INSTRUCTIONS FOR THE TASK. Below are the records; print them all without any alteration.
Top of STUDY MATERIAL
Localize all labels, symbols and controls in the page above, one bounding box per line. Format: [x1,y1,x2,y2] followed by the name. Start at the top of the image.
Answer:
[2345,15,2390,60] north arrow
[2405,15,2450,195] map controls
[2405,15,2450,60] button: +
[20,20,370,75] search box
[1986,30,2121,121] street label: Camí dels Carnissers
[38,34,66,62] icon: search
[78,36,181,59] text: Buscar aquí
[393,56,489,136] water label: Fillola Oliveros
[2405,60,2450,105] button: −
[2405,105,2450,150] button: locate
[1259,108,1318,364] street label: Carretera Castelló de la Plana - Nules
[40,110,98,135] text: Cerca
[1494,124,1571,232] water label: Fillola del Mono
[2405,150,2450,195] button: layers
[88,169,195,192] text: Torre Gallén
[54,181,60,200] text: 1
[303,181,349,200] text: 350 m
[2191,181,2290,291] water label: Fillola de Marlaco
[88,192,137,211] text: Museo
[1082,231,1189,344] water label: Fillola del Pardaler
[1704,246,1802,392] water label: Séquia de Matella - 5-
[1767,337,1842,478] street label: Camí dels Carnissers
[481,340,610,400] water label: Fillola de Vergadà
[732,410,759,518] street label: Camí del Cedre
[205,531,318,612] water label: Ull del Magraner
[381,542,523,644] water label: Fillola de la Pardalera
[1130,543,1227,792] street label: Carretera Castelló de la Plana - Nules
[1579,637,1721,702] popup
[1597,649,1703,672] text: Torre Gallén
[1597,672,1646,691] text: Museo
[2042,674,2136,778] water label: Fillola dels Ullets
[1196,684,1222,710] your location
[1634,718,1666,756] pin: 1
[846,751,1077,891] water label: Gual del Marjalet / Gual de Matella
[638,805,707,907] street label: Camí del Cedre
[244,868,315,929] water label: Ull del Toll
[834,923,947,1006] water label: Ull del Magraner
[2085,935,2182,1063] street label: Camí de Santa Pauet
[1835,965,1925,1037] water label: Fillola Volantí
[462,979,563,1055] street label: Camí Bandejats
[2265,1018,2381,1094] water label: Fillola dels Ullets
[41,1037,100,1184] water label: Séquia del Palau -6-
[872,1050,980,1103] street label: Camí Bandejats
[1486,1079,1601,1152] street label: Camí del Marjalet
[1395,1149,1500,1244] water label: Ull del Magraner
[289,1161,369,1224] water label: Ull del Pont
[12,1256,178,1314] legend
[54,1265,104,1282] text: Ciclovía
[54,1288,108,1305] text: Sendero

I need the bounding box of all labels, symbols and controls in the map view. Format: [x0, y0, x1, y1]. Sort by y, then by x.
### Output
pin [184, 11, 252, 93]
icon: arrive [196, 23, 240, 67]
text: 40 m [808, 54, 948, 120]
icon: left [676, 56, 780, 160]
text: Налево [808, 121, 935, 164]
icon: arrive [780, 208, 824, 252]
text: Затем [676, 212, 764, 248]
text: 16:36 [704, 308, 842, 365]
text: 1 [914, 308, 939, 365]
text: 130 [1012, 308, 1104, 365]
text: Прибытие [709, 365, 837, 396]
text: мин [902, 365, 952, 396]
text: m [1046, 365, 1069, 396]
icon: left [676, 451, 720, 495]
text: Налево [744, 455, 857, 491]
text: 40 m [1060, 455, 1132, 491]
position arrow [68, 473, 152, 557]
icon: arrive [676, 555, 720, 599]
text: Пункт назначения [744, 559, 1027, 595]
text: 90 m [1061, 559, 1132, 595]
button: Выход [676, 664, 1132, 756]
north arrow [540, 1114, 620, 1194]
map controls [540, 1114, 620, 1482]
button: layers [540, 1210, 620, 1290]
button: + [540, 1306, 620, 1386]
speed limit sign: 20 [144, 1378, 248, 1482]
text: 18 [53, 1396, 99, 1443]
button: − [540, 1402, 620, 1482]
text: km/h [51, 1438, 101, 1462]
Bottom of STUDY MATERIAL
OUTPUT OF THE TASK.
Localize all labels, symbols and controls in the page above, one bounding box per line. Format: [x1,y1,x2,y2] followed by the name. Start at the top of the image.
Answer:
[2345,15,2390,60] north arrow
[2405,15,2450,195] map controls
[2405,15,2450,60] button: +
[20,20,370,75] search box
[1986,30,2121,121] street label: Camí dels Carnissers
[38,34,66,62] icon: search
[78,36,181,59] text: Buscar aquí
[393,56,489,136] water label: Fillola Oliveros
[2405,60,2450,105] button: −
[2405,105,2450,150] button: locate
[1259,108,1318,364] street label: Carretera Castelló de la Plana - Nules
[40,110,98,135] text: Cerca
[1494,124,1571,232] water label: Fillola del Mono
[2405,150,2450,195] button: layers
[88,169,195,192] text: Torre Gallén
[54,181,60,200] text: 1
[303,181,349,200] text: 350 m
[2191,181,2290,291] water label: Fillola de Marlaco
[88,192,137,211] text: Museo
[1082,231,1189,344] water label: Fillola del Pardaler
[1704,246,1802,392] water label: Séquia de Matella - 5-
[1767,337,1842,478] street label: Camí dels Carnissers
[481,340,610,400] water label: Fillola de Vergadà
[732,410,759,518] street label: Camí del Cedre
[205,531,318,612] water label: Ull del Magraner
[381,542,523,644] water label: Fillola de la Pardalera
[1130,543,1227,792] street label: Carretera Castelló de la Plana - Nules
[1579,637,1721,702] popup
[1597,649,1703,672] text: Torre Gallén
[1597,672,1646,691] text: Museo
[2042,674,2136,778] water label: Fillola dels Ullets
[1196,684,1222,710] your location
[1634,718,1666,756] pin: 1
[846,751,1077,891] water label: Gual del Marjalet / Gual de Matella
[638,805,707,907] street label: Camí del Cedre
[244,868,315,929] water label: Ull del Toll
[834,923,947,1006] water label: Ull del Magraner
[2085,935,2182,1063] street label: Camí de Santa Pauet
[1835,965,1925,1037] water label: Fillola Volantí
[462,979,563,1055] street label: Camí Bandejats
[2265,1018,2381,1094] water label: Fillola dels Ullets
[41,1037,100,1184] water label: Séquia del Palau -6-
[872,1050,980,1103] street label: Camí Bandejats
[1486,1079,1601,1152] street label: Camí del Marjalet
[1395,1149,1500,1244] water label: Ull del Magraner
[289,1161,369,1224] water label: Ull del Pont
[12,1256,178,1314] legend
[54,1265,104,1282] text: Ciclovía
[54,1288,108,1305] text: Sendero

I need the bounding box of all labels, symbols and controls in the map view. Format: [x0, y0, x1, y1]. Sort by y, then by x.
### Output
pin [184, 11, 252, 93]
icon: arrive [196, 23, 240, 67]
text: 40 m [808, 54, 948, 120]
icon: left [676, 56, 780, 160]
text: Налево [808, 121, 935, 164]
icon: arrive [780, 208, 824, 252]
text: Затем [676, 212, 764, 248]
text: 16:36 [704, 308, 842, 365]
text: 1 [914, 308, 939, 365]
text: 130 [1012, 308, 1104, 365]
text: Прибытие [709, 365, 837, 396]
text: мин [902, 365, 952, 396]
text: m [1046, 365, 1069, 396]
icon: left [676, 451, 720, 495]
text: Налево [744, 455, 857, 491]
text: 40 m [1060, 455, 1132, 491]
position arrow [68, 473, 152, 557]
icon: arrive [676, 555, 720, 599]
text: Пункт назначения [744, 559, 1027, 595]
text: 90 m [1061, 559, 1132, 595]
button: Выход [676, 664, 1132, 756]
north arrow [540, 1114, 620, 1194]
map controls [540, 1114, 620, 1482]
button: layers [540, 1210, 620, 1290]
button: + [540, 1306, 620, 1386]
speed limit sign: 20 [144, 1378, 248, 1482]
text: 18 [53, 1396, 99, 1443]
button: − [540, 1402, 620, 1482]
text: km/h [51, 1438, 101, 1462]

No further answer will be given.